▶ The request: Extend the press briefing transcript about the House vote on the bill, starting right after its last sentence.

▶ Text provided:
——————————
QUESTION: Regardless of what happens tonight, will we hear from the president? Will he come out and make a statement?
SPICER: I think it's going to depend on what time the vote is. So I don't want to commit. I'm sure in some way, shape or form, he'll have some kind of comment.
QUESTION: And similar to the question you were asked here, but -- but is the president, no matter what happens, prepared to take responsibility for the outcome of this bill?
SPICER: In what way? I mean...
QUESTION: Whether it succeeds or fails, his name is on it. A lot of people think so.
SPICER: Well, I think that in the sense that we've been very clear about this is a priority of ours and we've worked with them. But again, I go back to -- at the end of the day, we can't make people vote. We've done everything we can to listen to them; to incorporate their thoughts; to incorporate their ideas; to make the bill as best we can.
SPICER: But it's a balancing act, make no mistake about it, that there's a full spectrum of folks in the House that have disparate desires. But I think we can all commit that this is the one vehicle that's going to repeal something that almost every single Republican that I'm aware of has pledged to do if they were reelected or elected.
And I think that there's a desire that, while we understand that not every member's gonna find this perfect. That's what happens when you need to get, in this case, 216 votes. But it's the best bill that takes into consideration all of the concerns and all of the goals and all of the values. And I understand that in a lot of cases, some of the -- some of it isn't a question of -- of the policy. It's a question of the timing and some of the things that people want that are happening in phase three and phase one.
But as we've addressed, the -- the Byrd Rule, which is, you know, to most people this arcane thing probably even in the House that don't have to deal with it in the Senate, that deals with whether or not and if -- and if there is a -- if it is loaded up with things that are stricken, then it doesn't serve us any good.
——————————
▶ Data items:
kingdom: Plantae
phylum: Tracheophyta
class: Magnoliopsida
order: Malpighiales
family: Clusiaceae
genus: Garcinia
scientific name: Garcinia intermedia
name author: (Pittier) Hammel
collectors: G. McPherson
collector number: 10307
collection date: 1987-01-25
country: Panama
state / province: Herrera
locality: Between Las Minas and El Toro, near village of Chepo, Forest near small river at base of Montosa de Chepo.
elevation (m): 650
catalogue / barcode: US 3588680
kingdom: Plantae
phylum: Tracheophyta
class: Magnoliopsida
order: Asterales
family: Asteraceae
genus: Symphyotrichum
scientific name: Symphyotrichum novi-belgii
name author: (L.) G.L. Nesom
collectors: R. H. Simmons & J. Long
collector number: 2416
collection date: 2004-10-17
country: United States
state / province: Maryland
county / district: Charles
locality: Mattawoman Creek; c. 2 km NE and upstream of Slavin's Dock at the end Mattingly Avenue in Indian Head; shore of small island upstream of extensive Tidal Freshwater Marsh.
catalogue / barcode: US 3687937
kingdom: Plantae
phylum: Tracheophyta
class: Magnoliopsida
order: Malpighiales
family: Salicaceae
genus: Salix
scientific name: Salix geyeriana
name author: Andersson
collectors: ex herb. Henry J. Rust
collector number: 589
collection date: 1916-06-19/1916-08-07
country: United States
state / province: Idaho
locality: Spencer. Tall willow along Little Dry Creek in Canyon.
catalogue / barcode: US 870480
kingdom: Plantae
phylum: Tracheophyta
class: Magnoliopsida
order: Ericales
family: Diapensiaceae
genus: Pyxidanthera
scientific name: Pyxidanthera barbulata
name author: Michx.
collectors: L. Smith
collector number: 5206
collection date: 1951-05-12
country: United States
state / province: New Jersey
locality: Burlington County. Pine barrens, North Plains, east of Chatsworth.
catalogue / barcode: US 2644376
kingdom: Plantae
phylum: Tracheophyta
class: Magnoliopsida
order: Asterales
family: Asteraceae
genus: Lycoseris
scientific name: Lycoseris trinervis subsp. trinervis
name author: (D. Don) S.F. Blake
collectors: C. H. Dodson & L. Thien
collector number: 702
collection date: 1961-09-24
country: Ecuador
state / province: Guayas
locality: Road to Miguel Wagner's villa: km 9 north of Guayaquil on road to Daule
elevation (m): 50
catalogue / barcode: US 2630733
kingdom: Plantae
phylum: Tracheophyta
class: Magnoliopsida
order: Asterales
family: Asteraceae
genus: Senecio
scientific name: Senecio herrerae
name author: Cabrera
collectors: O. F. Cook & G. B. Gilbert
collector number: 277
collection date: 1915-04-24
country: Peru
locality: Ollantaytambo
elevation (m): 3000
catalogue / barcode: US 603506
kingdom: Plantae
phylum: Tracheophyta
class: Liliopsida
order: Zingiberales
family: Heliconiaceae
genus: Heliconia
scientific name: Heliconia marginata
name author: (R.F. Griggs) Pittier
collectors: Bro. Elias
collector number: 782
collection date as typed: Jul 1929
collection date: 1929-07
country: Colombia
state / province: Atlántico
——————————
▶ Response to the task:
I think that we have put together a very comprehensive approach to addressing how to actually repeal and how to actually replace.
I think the president walked through with the House Freedom Caucus today several of the administrative acts that Secretary Price would be taking in accordance with the authority that was granted to him by the Obamacare legislation and by some of the actions that Secretary Sebelius took back in 2009.
There's a lot of concern among members about some of the sequencing on things. And I think that we have continued to not -- so this isn't just about policy. Some of it's about sequencing and timing, and I think the president and the vice president and the rest of the team have done a lot to reassure them on the sequencing and how this thing is gonna -- is gonna act.
So -- so that -- that discussion I think has continued to be very productive to reassure members how this thing is gonna -- is gonna happen and -- and take place.
QUESTION: Thanks, Sean. A moment ago, you said (inaudible) members of the House Freedom Caucus (inaudible) who were noes stood up and said...
QUESTION: ... "Mr. President, I'm with you." Can you tell us how many of those there were and what their names were?
SPICER: Not yet.
Not because -- I'm not trying to be cute about this.
I think as we do -- as we do the whip count, I think, as you can imagine, that we've gotta make sure that we don't -- that this balancing act, and you've gotta now make sure that certain people don't fall off the end as you pick up certain people.
And so, we're keeping that vote total rather tight right now, but I feel very buoyed by the direction that we're headed in. QUESTION: (OFF-MIKE) what specific offer was made? There's been reporting the final offer was put on the -- on the table for these guys. What specific changes has the president offered them to stay that were new that we haven't seen...
SPICER: It's not just changes, as I mentioned to Cecilia (ph).
Part of this is -- is some of the administrative stuff and making sure that they have reassurances that certain things that -- that Secretary Sebelius enacted when she enrolled the bill -- or, excuse me, enacted the bill, that will be -- will be acted upon immediately.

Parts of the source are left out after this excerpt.